'''

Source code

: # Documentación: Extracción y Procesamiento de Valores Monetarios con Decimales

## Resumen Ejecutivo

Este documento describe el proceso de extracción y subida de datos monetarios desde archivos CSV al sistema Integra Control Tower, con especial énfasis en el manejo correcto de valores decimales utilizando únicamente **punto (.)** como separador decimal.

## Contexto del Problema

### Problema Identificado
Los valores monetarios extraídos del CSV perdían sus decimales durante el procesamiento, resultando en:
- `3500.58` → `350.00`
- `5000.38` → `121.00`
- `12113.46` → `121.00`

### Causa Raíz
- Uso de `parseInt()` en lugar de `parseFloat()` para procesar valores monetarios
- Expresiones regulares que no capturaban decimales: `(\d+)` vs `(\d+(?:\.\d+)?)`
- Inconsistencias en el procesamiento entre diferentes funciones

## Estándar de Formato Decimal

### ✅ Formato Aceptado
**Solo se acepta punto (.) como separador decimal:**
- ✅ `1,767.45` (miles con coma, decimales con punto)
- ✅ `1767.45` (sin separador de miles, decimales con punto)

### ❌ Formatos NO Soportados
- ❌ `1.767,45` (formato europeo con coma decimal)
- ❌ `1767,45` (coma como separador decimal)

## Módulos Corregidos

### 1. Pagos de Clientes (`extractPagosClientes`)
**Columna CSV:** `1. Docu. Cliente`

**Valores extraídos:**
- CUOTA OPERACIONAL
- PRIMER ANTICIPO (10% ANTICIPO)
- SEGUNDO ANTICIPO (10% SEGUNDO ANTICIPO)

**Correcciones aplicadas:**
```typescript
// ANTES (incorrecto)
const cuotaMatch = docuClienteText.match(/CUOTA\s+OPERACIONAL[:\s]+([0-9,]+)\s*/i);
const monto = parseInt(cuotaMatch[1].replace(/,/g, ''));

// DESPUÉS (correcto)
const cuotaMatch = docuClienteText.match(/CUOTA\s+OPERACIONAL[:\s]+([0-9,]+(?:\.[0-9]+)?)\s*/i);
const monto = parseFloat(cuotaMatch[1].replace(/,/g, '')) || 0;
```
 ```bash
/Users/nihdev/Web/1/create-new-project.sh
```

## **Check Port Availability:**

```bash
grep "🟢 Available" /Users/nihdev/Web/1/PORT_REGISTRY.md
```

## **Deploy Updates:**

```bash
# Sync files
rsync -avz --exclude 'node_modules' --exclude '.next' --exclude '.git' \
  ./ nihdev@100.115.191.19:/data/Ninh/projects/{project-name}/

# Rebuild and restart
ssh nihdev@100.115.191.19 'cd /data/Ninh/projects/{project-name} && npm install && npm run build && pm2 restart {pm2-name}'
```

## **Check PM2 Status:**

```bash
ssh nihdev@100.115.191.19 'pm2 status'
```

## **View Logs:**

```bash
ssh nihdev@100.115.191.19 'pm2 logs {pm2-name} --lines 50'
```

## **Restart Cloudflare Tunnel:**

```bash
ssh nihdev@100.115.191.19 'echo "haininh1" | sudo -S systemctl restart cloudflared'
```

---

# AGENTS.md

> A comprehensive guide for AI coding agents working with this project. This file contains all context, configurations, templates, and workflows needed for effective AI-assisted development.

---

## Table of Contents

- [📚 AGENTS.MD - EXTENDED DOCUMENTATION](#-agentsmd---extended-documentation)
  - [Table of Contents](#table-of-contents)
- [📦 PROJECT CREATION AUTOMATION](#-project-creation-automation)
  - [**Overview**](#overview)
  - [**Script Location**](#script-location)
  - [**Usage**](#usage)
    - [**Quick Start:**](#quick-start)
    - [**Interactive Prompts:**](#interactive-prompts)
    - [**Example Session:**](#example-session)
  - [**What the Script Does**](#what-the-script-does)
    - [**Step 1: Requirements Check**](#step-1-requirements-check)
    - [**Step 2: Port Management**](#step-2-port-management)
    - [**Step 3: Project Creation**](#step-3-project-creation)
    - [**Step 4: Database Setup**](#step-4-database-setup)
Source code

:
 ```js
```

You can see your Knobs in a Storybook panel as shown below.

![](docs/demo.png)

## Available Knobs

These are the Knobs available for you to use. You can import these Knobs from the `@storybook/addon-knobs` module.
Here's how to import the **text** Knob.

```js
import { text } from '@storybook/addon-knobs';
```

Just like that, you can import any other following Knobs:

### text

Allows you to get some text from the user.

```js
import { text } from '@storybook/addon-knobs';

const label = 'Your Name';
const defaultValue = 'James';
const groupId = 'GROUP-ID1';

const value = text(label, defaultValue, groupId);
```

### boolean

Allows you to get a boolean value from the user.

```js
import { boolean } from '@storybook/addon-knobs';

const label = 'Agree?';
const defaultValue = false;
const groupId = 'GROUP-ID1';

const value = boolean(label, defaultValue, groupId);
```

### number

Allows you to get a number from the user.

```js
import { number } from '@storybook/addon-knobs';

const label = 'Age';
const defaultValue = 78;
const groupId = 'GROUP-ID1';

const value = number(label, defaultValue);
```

'''

EXERCISE AIM
The answer should be one number: how many lines in the data contain the word "Table".

RESPONSE TO THIS TASK
2